Anyhoo, the Bible. Here’s the thing. I haven’t read all of it, so feel free to whip several grains of salt at what I say. I have, however, read other ancient texts as well as the Bible. In an ancient Near East history class with Professor Eva Von Dossow at the University of Minnesota, I read “The Epic of Gilgamesh,” a story that predated the Bible but contains a story that’s remarkably similar to the story of the Flood. It is significantly different in several details, but it is definitely the same story.

Similarly, there are Sumerian texts I remember reading, in which one king or another (I took this class in 2001) claimed to have been found in a basket that had drifted down the river. I don’t know whether these texts predated the Bible or assumed written form at the same time as the Bible, but the point was that these were very similar stories that showed up in different forms with significant differences.

Is that the whole of my point? Why, no, I’ve gotta go on a smidgen more. The remainder of my point is that I saw numerous examples of this, where similar stories showed up over and over in different cultures and at different ties in history, with shifts in names, details, and even meaning. To me, this suggests that stories are recycled and reinterpreted according to the needs of the culture that encounters it. (This happened with Greek myths, Sumerian tales, Egyptian texts, and other cultures whose names I can’t remember because the final for this class is long over.)

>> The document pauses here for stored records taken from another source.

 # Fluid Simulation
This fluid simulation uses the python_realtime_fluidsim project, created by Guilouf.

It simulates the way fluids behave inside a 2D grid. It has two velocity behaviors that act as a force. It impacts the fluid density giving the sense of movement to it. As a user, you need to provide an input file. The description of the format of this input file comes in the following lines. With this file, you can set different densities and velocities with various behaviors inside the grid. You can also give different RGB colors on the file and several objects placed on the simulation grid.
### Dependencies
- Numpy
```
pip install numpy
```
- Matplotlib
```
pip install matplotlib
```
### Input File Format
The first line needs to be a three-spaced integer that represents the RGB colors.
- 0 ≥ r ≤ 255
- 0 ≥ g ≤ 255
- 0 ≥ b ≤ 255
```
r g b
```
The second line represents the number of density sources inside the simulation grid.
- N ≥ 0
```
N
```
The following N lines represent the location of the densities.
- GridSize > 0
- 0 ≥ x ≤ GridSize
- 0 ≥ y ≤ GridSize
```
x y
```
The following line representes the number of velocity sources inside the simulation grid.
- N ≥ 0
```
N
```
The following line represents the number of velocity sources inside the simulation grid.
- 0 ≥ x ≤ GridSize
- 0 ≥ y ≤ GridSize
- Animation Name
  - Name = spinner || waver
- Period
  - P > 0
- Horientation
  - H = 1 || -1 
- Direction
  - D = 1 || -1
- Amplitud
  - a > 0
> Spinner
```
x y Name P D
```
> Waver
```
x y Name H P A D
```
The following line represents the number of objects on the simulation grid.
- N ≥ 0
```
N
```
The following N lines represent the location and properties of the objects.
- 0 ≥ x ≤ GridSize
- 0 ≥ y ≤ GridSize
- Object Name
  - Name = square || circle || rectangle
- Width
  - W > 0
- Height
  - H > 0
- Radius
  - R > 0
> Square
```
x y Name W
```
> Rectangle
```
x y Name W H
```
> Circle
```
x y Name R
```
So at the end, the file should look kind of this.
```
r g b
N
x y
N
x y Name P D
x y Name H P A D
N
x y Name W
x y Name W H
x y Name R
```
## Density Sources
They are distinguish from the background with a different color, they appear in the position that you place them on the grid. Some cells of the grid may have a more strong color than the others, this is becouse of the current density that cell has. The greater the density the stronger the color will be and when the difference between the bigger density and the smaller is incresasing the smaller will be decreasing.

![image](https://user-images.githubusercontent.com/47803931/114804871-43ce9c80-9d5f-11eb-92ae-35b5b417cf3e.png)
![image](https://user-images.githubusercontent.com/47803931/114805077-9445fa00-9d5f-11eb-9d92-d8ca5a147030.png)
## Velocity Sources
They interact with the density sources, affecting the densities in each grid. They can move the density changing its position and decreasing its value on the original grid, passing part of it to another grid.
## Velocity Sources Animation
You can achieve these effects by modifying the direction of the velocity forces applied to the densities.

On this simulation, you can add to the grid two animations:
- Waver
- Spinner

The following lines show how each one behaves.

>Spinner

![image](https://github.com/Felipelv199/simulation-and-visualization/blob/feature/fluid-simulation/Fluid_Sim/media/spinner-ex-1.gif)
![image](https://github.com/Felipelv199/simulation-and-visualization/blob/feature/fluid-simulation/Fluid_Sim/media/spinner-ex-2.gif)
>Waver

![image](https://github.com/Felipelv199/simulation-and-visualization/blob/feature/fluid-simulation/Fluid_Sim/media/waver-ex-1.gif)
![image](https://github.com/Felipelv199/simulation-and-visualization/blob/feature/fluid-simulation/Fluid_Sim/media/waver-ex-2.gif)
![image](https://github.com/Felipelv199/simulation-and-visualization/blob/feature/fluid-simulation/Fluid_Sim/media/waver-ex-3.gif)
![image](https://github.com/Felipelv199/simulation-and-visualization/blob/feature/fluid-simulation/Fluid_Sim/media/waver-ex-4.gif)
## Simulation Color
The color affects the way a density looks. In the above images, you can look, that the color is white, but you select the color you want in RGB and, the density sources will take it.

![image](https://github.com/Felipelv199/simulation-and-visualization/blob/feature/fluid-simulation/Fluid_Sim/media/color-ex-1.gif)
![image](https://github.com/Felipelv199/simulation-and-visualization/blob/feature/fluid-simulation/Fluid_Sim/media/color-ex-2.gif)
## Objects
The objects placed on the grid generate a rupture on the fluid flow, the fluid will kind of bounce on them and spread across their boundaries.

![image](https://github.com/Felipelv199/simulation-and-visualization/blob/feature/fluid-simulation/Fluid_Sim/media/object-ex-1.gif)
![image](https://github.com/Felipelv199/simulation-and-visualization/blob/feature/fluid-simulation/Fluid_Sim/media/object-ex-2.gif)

For this reason, I have trouble treating the Bible as truly different from other texts that existed at the same time or other stories that circulated prior to written records. I don’t deny it as a source of wisdom, but when the same processes affected the Bible as other texts and stories I have a hard time accepting it as sacred above those texts and stories. Why, when one story is so similar to another, is one sacred while the other is just an old tale?

Sigh.

Relapse. Thanks for all your well wishes. I will be well tomorrow. I have spoken.

Spirit United

The church I’m heading to Sunday is called Spirit United. I’ll add more to this later, but this ought to be interesting.

Ahhhh.

I think we can all agree that colds, nasty winters, and sprained knees are no fun. But it sure is fun to recover from them. I feel better and I feel kind of giddy about that. Next up: Sleeping well at night and minimal nose-blowing! Hee.

Anyway, enough about the healing power of TV and slacking off. I looked a little further into the idea of a mystery religion, since that was mentioned in the Wikipedia entry about esoteric Christianity. Wikipedia suggests that early Christianity may have originally been a mystery religion, which revealed secret knowledge to initiates, that eventually departed from that form to become what it is today.

Religion often interests me because it is also unrevealed history. Leaving aside the parts of it that are sacred to its followers, every religion is also history. Whatever happened to inspire Muhammad to dictate the Koran, there were events that surrounded it, followed it, and even obscured it or shaped it. I believe the same is true of every religion, even if there are many adherents who wish to deny that because of the difference they see between historical time and sacred time. But most of that history is clouded by the amount of time that has passed and the interpretations of those events that have sometimes obscured what “really” happened.

What happened to Noah’s Ark? What was the point of Macchu Picchu? Why do the Mayans think the world will end in 2012? This is my point. At some point, history is a mystery, and that’s part of the appeal for me.